Wobbly wintery war pic Black Crab can’t skate by on a few good ideas

A near-future Sweden wracked by war is the setting for Netflix’s Black Crab, starring Noomi Rapace. Its cool ideas are let down by many problems, making for yet another very forgettable direct-to-streaming release, writes Daniel Rutledge.

If you’ve always wanted to see a small group of reluctant mercenaries ice skate a MacGuffin over a frozen sea, Black Crab is for you. Set in an unexplained near-future war in wintertime Sweden, the tone throughout is extremely serious, despite being almost cartoonish in how silly a lot of the story is. A shocking prologue sets the mood with soldiers attacking civilians in an act of terror that explains Noomi Rapace’s lead character’s almost inhumanly cold mindset for everything that comes after. Keep in mind that what comes after involves a lot of ice skating.

The most interesting storytelling element is never explaining anything about the war that is ravaging Sweden. Both sides appear Swedish, desperate and ruthless, willing to kill anyone and seemingly destroy the country—possibly even the world—to win. Never knowing why the conflict is happening, who the belligerents are or any big-picture details may piss some viewers off, but I liked it. In a lot of history’s wars, the soldier on the ground doesn’t know all the whys and wherefores. They only know they’ve been ordered to use this weapon to kill those people over there or else they’ll be killed, either by the enemy or for being a deserter.

Throwing the viewer into this position and keeping them there for the entire running time is a cool idea. Also cool are some of the stunning examples of cinematography as the soldiers skate on ice through the night with warfare raging in the background. There’s also a fair few gnarly moments of violence, some scenes of delicious tension building and a wonderful performance from Noomi Rapace in the lead.

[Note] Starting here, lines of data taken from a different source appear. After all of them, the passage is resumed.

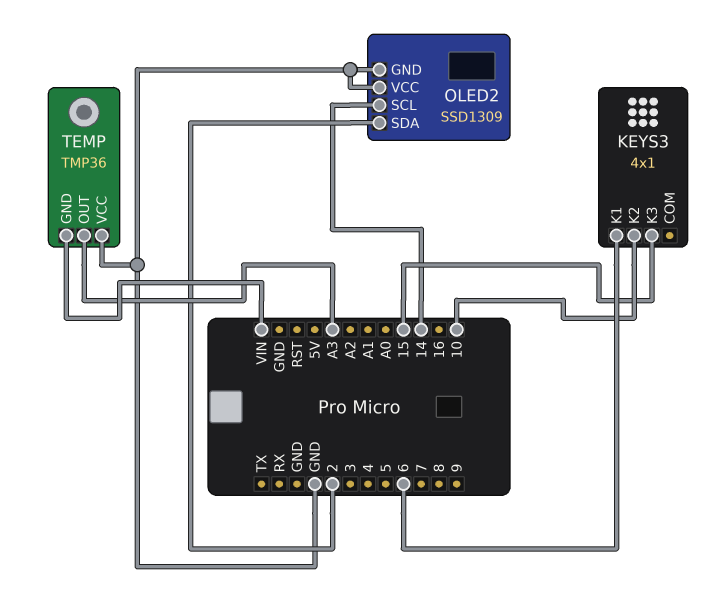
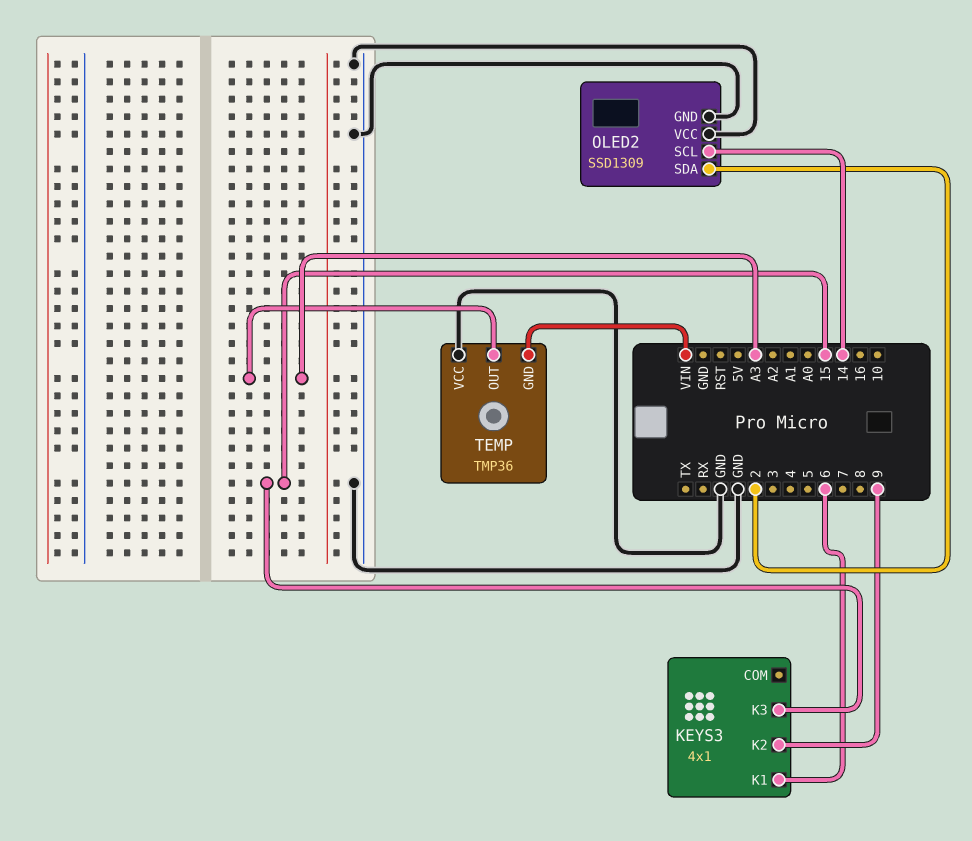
KEYS3 pin K2: 10 -> 9

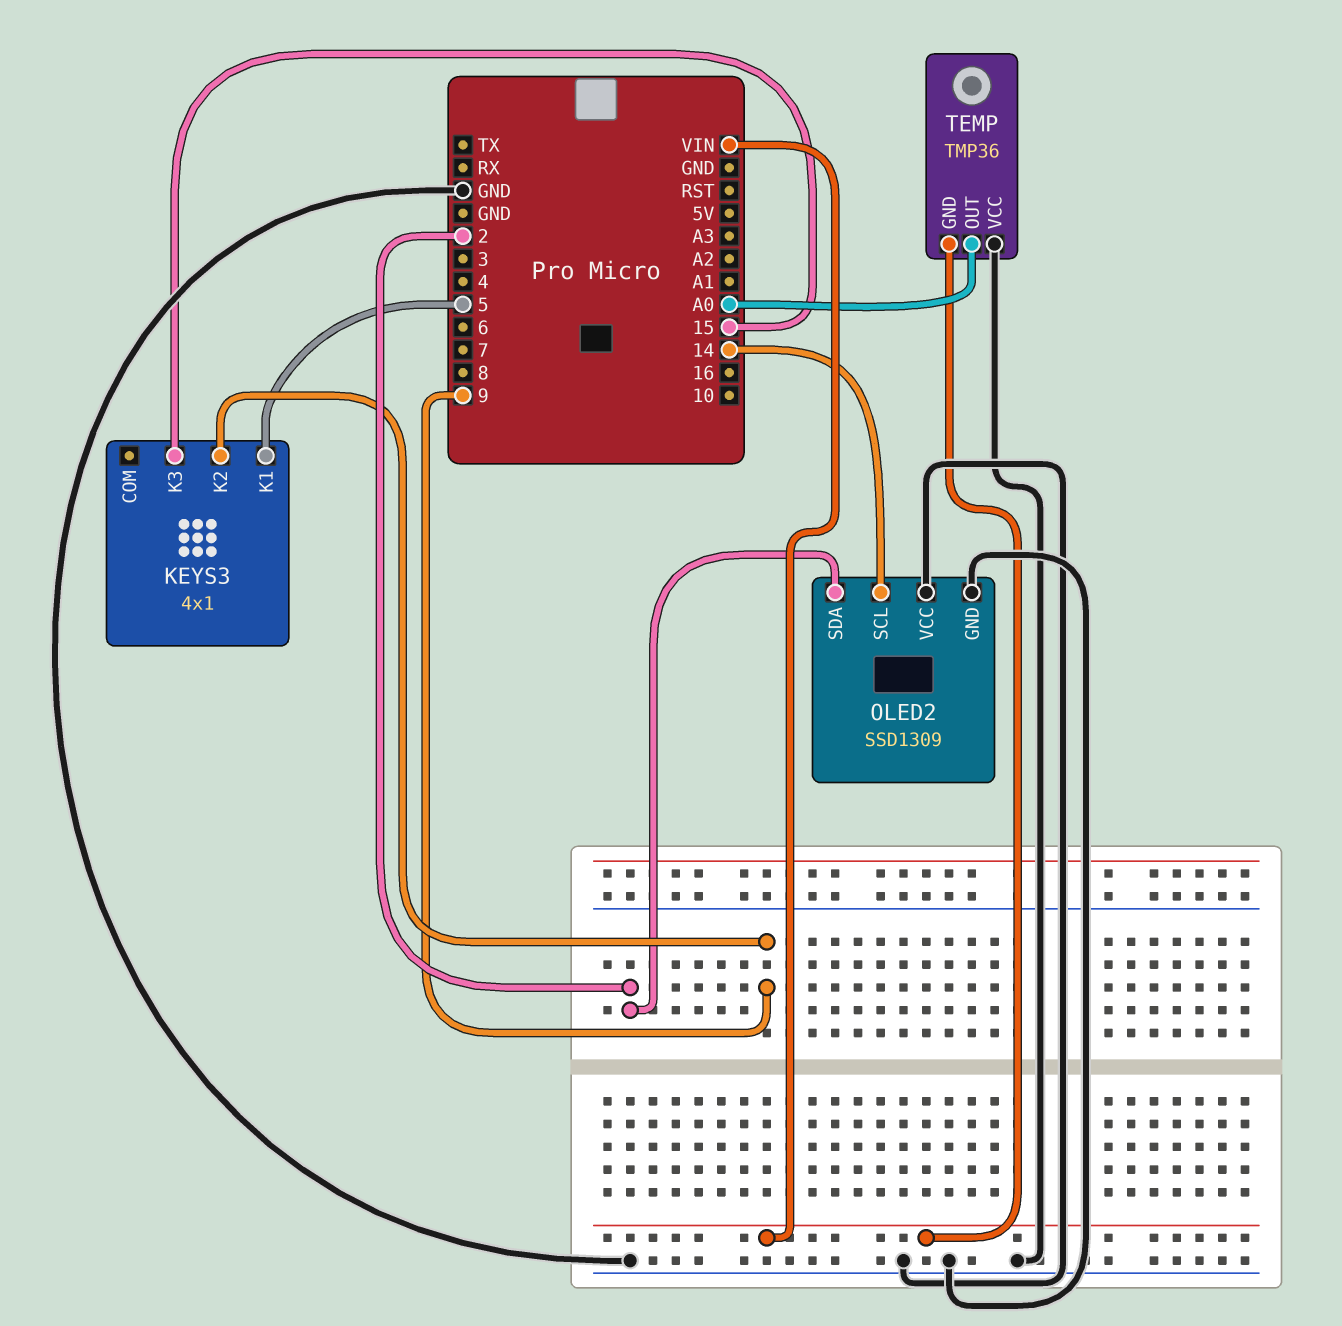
KEYS3 pin K1: 6 -> 5
TEMP pin OUT: A3 -> A0

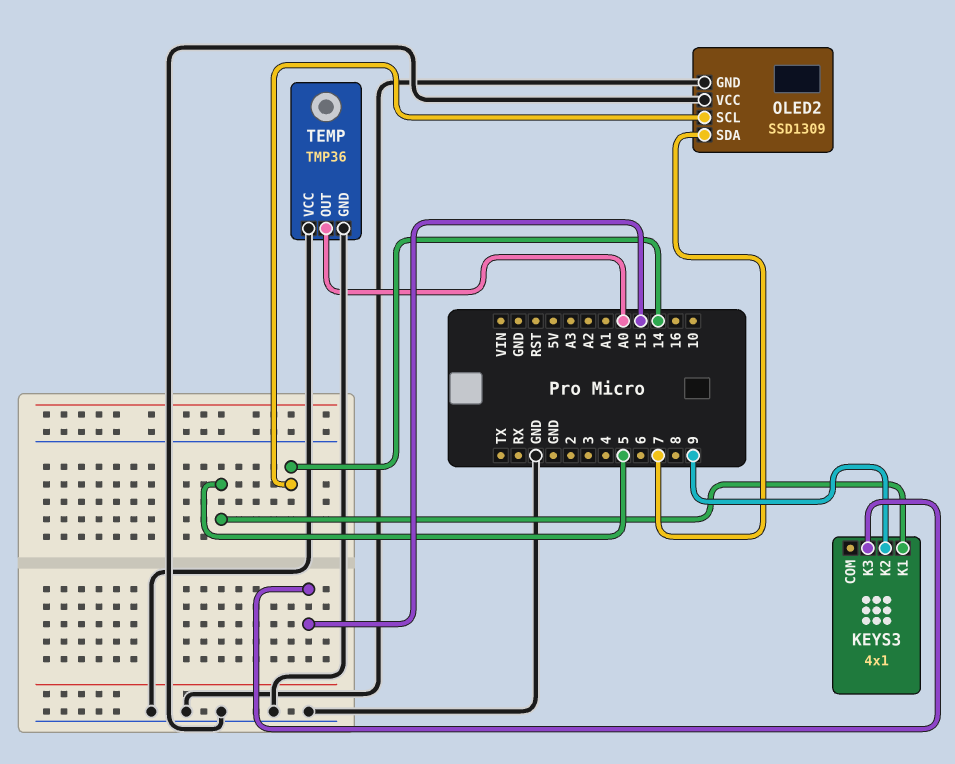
OLED2 pin SDA: 2 -> 7
TEMP pin GND: VIN -> GND

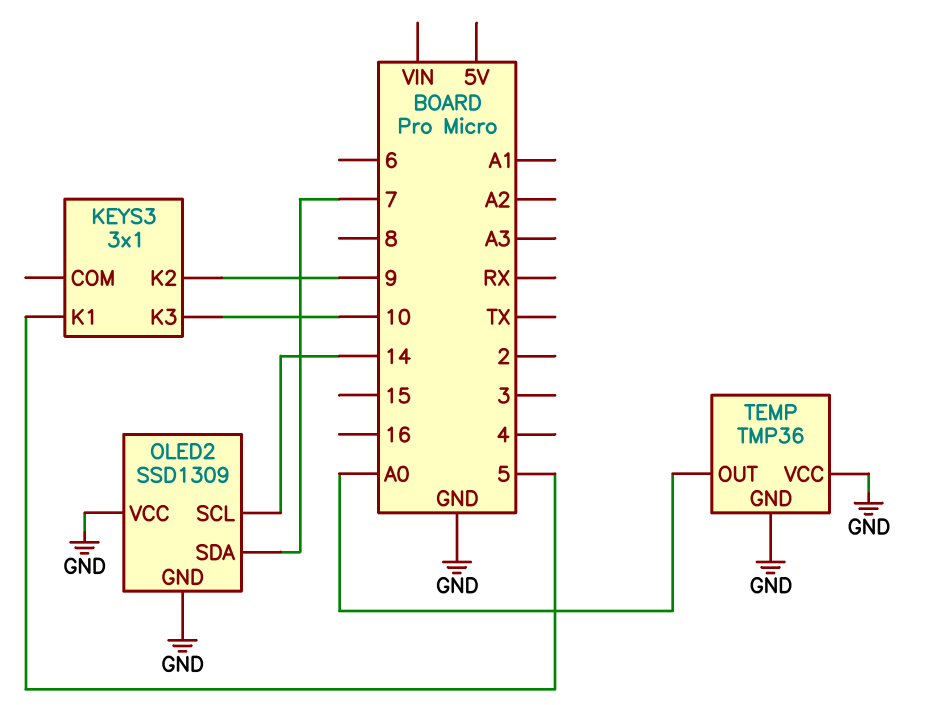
KEYS3: 4x1 -> 3x1
KEYS3 pin K3: 15 -> 10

But this film has a lot of problems. The mix of silly and serious feels off to me, even though by not being based on a real war it avoids being offensive. Some combat sequences are incoherent jumbles of rapid edits that bore when they should excite. If you’ve seen other films about a small group of ragtag heroes transporting something unknown and dangerous across a deadly terrain, well you’ll guess many of the plot beats in this one, and recognise what’s going to happen in most scenes as soon as they start.

Then the third act character development is really dumb in a way that makes a lot of what we’ve seen before it a waste of time anyway. It also yearns to be something much more profound than it is capable of, failing pretty badly at what it ultimately says about humanity, heroism and conflict.

The crappy ending is especially disappointing as it squanders so much of the intensity that was built up earlier. Asking viewers to suddenly care about the larger stakes of the world and the pointlessness of the war we’ve just witnessed doesn’t work when we know nothing about it. The early promise of stripping away all that sort of morality tale shit and keeping it stripped back to basic survival thrills would’ve been far more satisfying. Still, it’s an interesting, mostly bleak thriller that has plenty of good bits, even if they all just amount to yet another very forgettable direct-to-streaming release.